A staggering number of children lost their parents during the pandemic. Nearly 40,000 American youngsters suffered the loss of at least one parent to COVID-19 according to a new report published Monday by JAMA Pediatrics.
According to CBS News, the study stated that “children who lose a parent are at elevated risk of traumatic grief, depression, poor educational outcomes, and unintentional death or suicide.” The authors of the study said that these consequences can carry on into adulthood. They added that sudden parental death, such as the victims of COVID-19, “can be particularly traumatizing for children.”
The study model projects that if we do get another surge of the virus, as many experts predict, COVID-19 may kill as many as 1.5 million in the U.S. before we reach herd immunity, leaving 116,900 “parentally bereaved children.” About 75% of these would be adolescents, according to CBS News.
“I think the ripple effect is going to be very traumatic and I think these kids deserve extra support,” said Dr. Dyan Hes, a leading pediatrician and founder of Gramercy Pediatrics. “This is going to be huge, because what studies show also is that African American children are disproportionately affected by the loss of a parent.”
The study found that 20% of Black children lost at least one parent during the pandemic, although they account for only 14% of the total U.S. population.
“Sweeping national reforms are needed to address the health, educational, and economic fallout affecting children,” said the researchers, per CBS News. “Parentally bereaved children will also need targeted support to help with grief, particularly during this period of heightened social isolation.”
They warned, “The burden will grow heavier as the death toll continues to mount.”
Dr. Hes said that finding a qualified grief counselor for children can be a challenging task as not every therapist is equipped to deal with this type of counseling. She emphasized that the burden of grief weighs heavily on the entire family during these difficult times.
“You have kids who are at home with one parent with the economic burden of not having two parents working perhaps, or out of work during COVID,” she said. “Now you’ve lost a parent, and you are sitting at home on a screen with a teacher, and you have nobody to talk to and you can’t hug somebody.”

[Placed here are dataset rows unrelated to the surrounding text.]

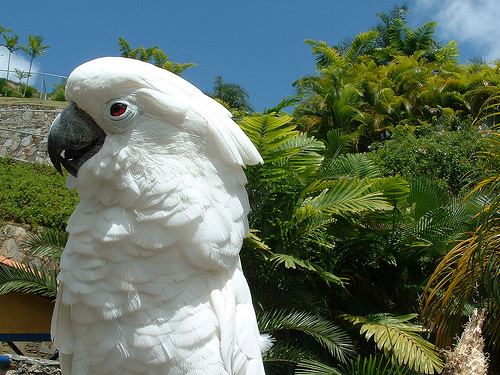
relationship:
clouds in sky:
[415, 5, 496, 52] [0, 3, 499, 57]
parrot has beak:
[45, 55, 264, 365] [48, 102, 105, 178]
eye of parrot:
[111, 105, 126, 120] [45, 55, 264, 365]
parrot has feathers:
[45, 55, 264, 365] [143, 102, 240, 258]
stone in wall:
[11, 140, 16, 151] [7, 107, 48, 164]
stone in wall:
[24, 136, 36, 149] [7, 107, 48, 164]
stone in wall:
[24, 148, 38, 158] [7, 107, 48, 164]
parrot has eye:
[45, 55, 264, 365] [111, 105, 126, 120]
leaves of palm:
[301, 177, 419, 216] [251, 116, 399, 306]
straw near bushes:
[439, 315, 487, 373] [273, 107, 499, 369]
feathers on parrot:
[143, 102, 240, 258] [45, 55, 264, 365]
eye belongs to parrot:
[111, 105, 126, 120] [45, 55, 264, 365]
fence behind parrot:
[5, 65, 68, 105] [45, 55, 264, 365]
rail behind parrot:
[5, 65, 63, 82] [45, 55, 264, 365]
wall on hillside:
[7, 107, 48, 164] [6, 92, 49, 269]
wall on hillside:
[2, 224, 56, 276] [6, 92, 49, 269]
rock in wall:
[4, 240, 21, 263] [2, 224, 56, 276]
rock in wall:
[2, 225, 27, 242] [2, 224, 56, 276]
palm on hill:
[4, 34, 16, 97] [6, 92, 49, 269]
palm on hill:
[23, 37, 49, 100] [6, 92, 49, 269]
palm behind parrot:
[251, 116, 399, 306] [45, 55, 264, 365]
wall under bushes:
[2, 224, 56, 276] [3, 229, 64, 297]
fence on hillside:
[5, 65, 68, 105] [6, 92, 49, 269]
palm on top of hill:
[4, 34, 16, 97] [6, 92, 49, 269]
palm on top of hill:
[251, 116, 399, 306] [6, 92, 49, 269]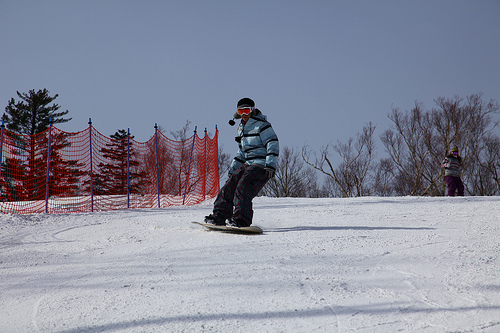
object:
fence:
[0, 117, 220, 213]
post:
[126, 128, 130, 208]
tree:
[0, 89, 86, 201]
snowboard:
[191, 221, 264, 234]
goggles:
[237, 106, 252, 115]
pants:
[204, 165, 269, 227]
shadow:
[261, 225, 435, 232]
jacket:
[228, 113, 280, 178]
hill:
[0, 193, 500, 333]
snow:
[0, 194, 500, 333]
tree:
[377, 91, 500, 197]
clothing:
[203, 108, 279, 226]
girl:
[204, 96, 279, 228]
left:
[0, 0, 105, 333]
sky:
[0, 0, 500, 191]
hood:
[253, 114, 267, 122]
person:
[441, 146, 464, 196]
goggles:
[452, 152, 458, 155]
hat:
[228, 98, 256, 126]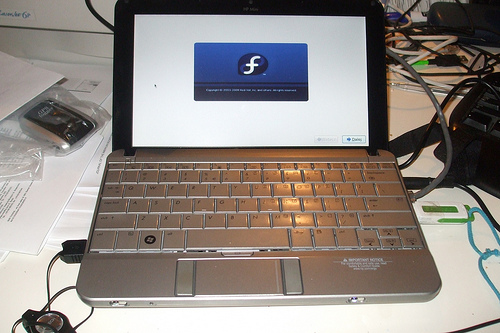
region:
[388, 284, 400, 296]
part of a laptop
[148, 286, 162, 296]
edge of a laptop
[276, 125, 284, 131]
part of a screen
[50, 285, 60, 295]
part of a cable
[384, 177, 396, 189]
edge of a laptop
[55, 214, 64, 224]
part of a paper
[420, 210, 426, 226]
part of a modem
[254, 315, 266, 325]
part of a table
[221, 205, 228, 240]
part of a mouse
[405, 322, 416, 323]
side of a table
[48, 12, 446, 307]
this is a laptop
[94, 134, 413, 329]
the laptop is silver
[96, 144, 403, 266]
the keyboard is silver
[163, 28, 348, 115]
this is a facebook logo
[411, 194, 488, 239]
this is a flash drive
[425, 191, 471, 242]
the flash drive is green and white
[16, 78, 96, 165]
this is a mouse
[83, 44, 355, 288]
this is a windows computer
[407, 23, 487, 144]
these are a bunch of wires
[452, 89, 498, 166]
this is a phone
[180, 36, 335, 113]
a blue area on a laptop screen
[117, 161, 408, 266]
a grey keyboard on a laptop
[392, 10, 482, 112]
wires in the back of a laptop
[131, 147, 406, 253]
key on a keyboard of a laptop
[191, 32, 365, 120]
a white f on the screen of a laptop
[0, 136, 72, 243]
paper with typed words on the side of a laptop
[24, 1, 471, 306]
a laptop sitting on a table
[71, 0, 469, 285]
a black and grey laptop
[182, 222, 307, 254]
the space bar on a laptop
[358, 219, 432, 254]
the arrow keys on a laptop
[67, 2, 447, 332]
The laptop is open and powered on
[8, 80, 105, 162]
A device wrapped in plastic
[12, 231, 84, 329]
something is plugged into the laptop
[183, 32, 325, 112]
a blue box with an f icon on the screen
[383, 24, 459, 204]
ethernet cable plugged into computer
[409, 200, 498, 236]
there is a flash drive plugged into computer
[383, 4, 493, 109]
A bundle of wires behind the laptop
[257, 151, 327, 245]
Orange glow on some of the keys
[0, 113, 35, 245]
Papers sit next to computer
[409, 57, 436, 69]
bright green marker on usb cable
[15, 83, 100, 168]
A cell phone in a package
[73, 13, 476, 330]
A cell phone on the desk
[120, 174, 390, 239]
The keyboard on the desk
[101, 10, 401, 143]
The screen to the laptop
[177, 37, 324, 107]
A logo on the screen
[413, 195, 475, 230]
A USB cord plugged in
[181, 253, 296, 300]
the mouse pad on the laptop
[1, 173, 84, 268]
Paperwork on the desk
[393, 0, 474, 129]
Various cords on the desk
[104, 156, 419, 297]
The keyboard is the color gray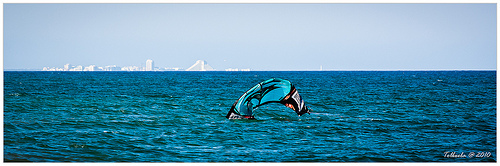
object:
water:
[4, 70, 500, 163]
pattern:
[224, 77, 312, 120]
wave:
[91, 130, 155, 154]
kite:
[226, 77, 312, 119]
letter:
[442, 150, 491, 159]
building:
[183, 59, 216, 72]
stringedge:
[298, 114, 303, 121]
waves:
[337, 82, 476, 140]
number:
[475, 152, 491, 158]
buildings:
[42, 63, 84, 71]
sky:
[1, 0, 495, 71]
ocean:
[2, 71, 494, 164]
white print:
[40, 56, 251, 71]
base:
[226, 77, 313, 121]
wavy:
[149, 94, 207, 122]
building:
[145, 59, 154, 71]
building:
[101, 65, 121, 71]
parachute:
[225, 77, 310, 120]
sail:
[225, 77, 309, 120]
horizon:
[2, 67, 496, 72]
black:
[250, 92, 264, 97]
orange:
[285, 103, 296, 111]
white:
[291, 90, 301, 100]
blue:
[268, 92, 277, 99]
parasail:
[226, 77, 310, 120]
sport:
[224, 77, 313, 120]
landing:
[202, 109, 347, 149]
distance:
[8, 45, 498, 80]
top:
[240, 77, 301, 96]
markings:
[255, 81, 273, 105]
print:
[284, 88, 308, 111]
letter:
[280, 88, 312, 116]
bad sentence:
[352, 116, 373, 125]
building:
[320, 64, 323, 71]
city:
[42, 58, 252, 71]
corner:
[228, 112, 244, 120]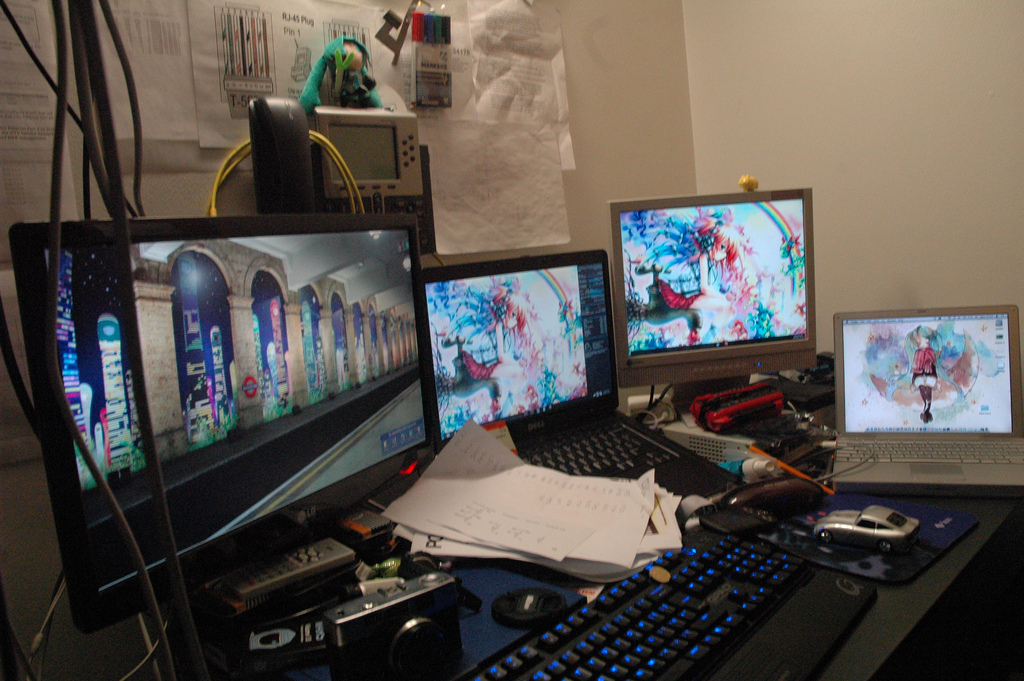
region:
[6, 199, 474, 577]
The large black monitor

The study researchers from Stony Brook University, the University of Western Ontario, Penn State University, and the University of Southern California said that COVID-19 inflicted between an 17.5% to 20.2% increase in parental loss over non-pandemic circumstances.
By factoring in both direct and indirect loss of parents to COVID-19, the authors say that the number of parentally bereaved children in the U.S. rose to more than 43,000 according to U.S. News & World Report.
The researchers said they found the numbers “staggering.”
“During this really unique, strange time that we’re in right now, where you aren’t grieving with others, you can’t sit shiva, you don’t see your friends on a regular basis — we don’t really know how that’s going to impact kids,” said lead researcher Dr. Rachel Kidman, Ph.D., a social epidemiologist whose work focuses on the experiences of children and youth living with adversity. She said that returning to in-person schooling may help these grieving children by giving them a chance to socialize with their friends, and be supported by caring adults and counselors, according to U.S. News & World Report.